** Text excerpt **
+---+

Worms had chewed the volumes thick covers, but the brass clasps and studs were in good shape. The double columns of Latin words on vellum pages were remarkably neat and highly legible, and Stevens marvelled that the hand which traced those lines in all their beauty has a thousand years since moulded into dust that the mighty waves of more than thirty generations have risen, rolled onward, and died upon the writers grave. The little characters inscribed on that parchment have enclosed for ten centuries, the thoughts of the illustrious dead, speaking to the eye now, as [they] did a thousand years back, the same sentiments of piety and truth; while the name, the habitation, the tomb even of the writer have, for ages, been buried in oblivion! How wonderful is the power of letters! We enjoy hourly their benefit, we seldom reflect upon their worth. Their origin is lost in the remotest antiquity.

Stevens then presented verse by a writer he identified only as Breboeuf:

Whence did the wondrous mystic art arise,
Of painting SPEECH , and speaking to the eyes?
That we, by tracing magic lines, are taught
How both to colour and embody THOUGHT ?

+---+

** Entries shown **
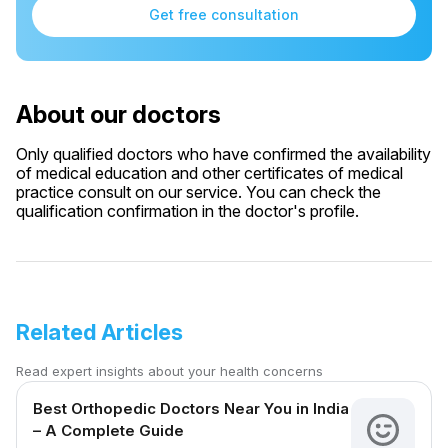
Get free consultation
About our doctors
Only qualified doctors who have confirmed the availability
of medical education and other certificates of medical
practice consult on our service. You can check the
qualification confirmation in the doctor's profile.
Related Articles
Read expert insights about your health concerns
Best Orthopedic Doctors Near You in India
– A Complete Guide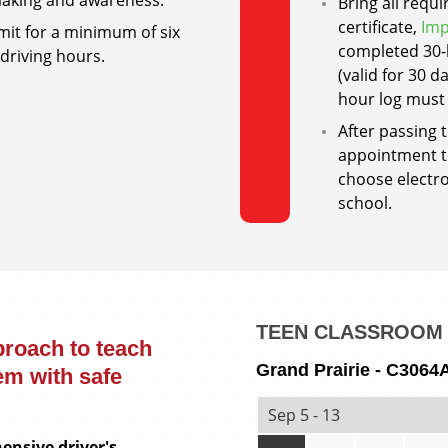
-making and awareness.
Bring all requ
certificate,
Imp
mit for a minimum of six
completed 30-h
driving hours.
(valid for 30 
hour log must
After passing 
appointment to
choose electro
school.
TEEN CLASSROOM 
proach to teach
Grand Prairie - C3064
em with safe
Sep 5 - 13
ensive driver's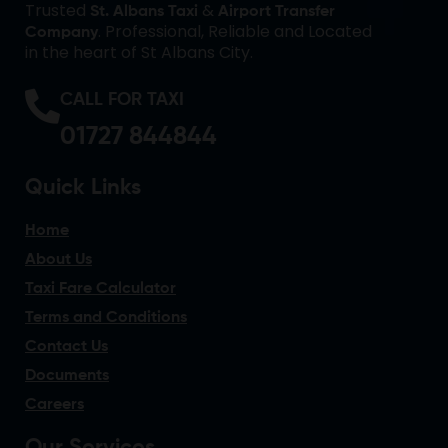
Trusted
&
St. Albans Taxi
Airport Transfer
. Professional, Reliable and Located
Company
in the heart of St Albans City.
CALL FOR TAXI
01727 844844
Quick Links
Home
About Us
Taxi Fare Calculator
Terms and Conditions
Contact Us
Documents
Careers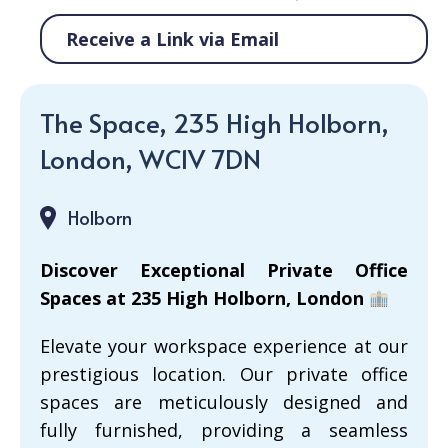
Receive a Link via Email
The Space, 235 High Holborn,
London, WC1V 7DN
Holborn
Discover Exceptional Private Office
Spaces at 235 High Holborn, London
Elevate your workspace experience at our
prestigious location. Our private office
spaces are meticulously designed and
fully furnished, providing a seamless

+---+

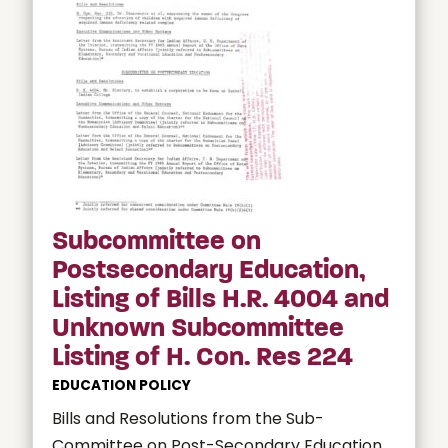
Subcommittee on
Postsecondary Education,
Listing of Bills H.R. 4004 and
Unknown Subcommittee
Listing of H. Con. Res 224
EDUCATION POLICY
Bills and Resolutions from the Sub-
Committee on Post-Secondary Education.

+---+

** Questions on the material **
(a) In the vellum volume excerpt, what about the neat Latin columns made Stevens marvel? Answer in one to three sentences.
(b) From the vellum volume excerpt, copy word for word the stretch from "Stevens then presented" through "to the eyes?".

** Answers to the tasks **
(a) Stevens marveled because the hand that traced those beautiful lines had turned to dust a thousand years earlier. More than thirty generations had risen, moved on, and died upon the writer's grave since then.

(b)
Stevens then presented verse by a writer he identified only as Breboeuf:

Whence did the wondrous mystic art arise,
Of painting SPEECH , and speaking to the eyes?